Pixel-art cover — Science Stanley on the right in a white lab coat with a small purple rare-disease awareness ribbon, gesturing toward a glowing globe of the Earth on the left scattered with warm points of light and soft orbital arcs; an international community of rare-disease researchers and patients reaching across the world.
Rare Disease Active

Research to the People — Stanford

ML Scientist at Stanford Genetics and Stanford Medicine — building AI infrastructure for rare disease diagnosis, precision oncology, and scientific foundation models.

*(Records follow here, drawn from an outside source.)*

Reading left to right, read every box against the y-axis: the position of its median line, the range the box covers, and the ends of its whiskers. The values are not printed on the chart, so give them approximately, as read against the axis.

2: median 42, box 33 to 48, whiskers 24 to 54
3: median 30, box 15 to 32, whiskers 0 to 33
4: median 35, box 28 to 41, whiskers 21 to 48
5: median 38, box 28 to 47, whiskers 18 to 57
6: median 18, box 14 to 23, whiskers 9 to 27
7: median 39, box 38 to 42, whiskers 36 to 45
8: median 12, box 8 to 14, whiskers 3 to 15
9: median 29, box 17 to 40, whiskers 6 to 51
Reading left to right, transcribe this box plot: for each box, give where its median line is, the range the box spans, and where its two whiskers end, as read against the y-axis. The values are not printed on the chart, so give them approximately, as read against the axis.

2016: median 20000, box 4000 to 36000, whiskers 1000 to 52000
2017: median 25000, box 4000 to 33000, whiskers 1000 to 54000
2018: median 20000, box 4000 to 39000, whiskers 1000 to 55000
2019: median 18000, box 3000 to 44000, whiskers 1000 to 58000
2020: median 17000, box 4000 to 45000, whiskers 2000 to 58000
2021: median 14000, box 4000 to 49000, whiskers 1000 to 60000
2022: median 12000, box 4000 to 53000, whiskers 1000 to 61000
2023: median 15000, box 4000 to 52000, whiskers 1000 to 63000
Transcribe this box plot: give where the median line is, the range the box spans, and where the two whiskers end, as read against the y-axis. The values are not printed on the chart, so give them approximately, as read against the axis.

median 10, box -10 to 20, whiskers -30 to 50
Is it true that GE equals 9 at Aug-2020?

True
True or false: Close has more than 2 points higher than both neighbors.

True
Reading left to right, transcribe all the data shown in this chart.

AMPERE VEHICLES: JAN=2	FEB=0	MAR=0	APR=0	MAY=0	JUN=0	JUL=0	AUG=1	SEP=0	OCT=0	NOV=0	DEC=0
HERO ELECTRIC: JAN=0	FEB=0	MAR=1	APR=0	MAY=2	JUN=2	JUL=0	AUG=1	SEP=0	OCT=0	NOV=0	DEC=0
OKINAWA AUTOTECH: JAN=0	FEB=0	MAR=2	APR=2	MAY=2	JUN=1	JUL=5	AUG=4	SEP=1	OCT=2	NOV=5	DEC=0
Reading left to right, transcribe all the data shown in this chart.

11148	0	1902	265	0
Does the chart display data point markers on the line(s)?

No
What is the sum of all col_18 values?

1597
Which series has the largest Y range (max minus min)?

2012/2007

stanfordrare-diseaseprecision-oncologygenomicshackathon
Collaborators: Stanford Genetics · Stanford Medicine · Wilhelm Foundation · Mayo Clinic · CZI

Research to the People (RTTP) is a joint Stanford Genetics and Stanford Medicine program that unites clinicians, data scientists, patients, and researchers to tackle unaddressed problems in rare genetic illness medicine and precision oncology. My role: contribute AI expertise and leadership to a research program working on omic foundation models, viral phylogenetics, and onco-viral protein dynamics.

The proudest contribution from the RTTP era is the Rare Disease AI Hackathon — which Michael Brooks and I architected from the ground up. The concept: bring together diverse contributors from clinical science, genetics, ML, and patient advocacy to find high-impact places where AI raises the standard of care. What started with a small team at Stanford grew into an international movement. Partners now include Roche, HuggingFace, OpenAI, The Rare Care Center, and more. Hundreds of engineering volunteers across events. Dozens of countries represented. Six diagnoses in 48 hours at Mayo Clinic in 2025.

Despite moving on from RTTP, the mission continues through the Wilhelm Foundation, where I serve as Lead AI Architect. The Palo Alto garage spirit — "let's build it with a small, elite team" — scales when the garage is a global network of people who believe no disease is too rare to matter.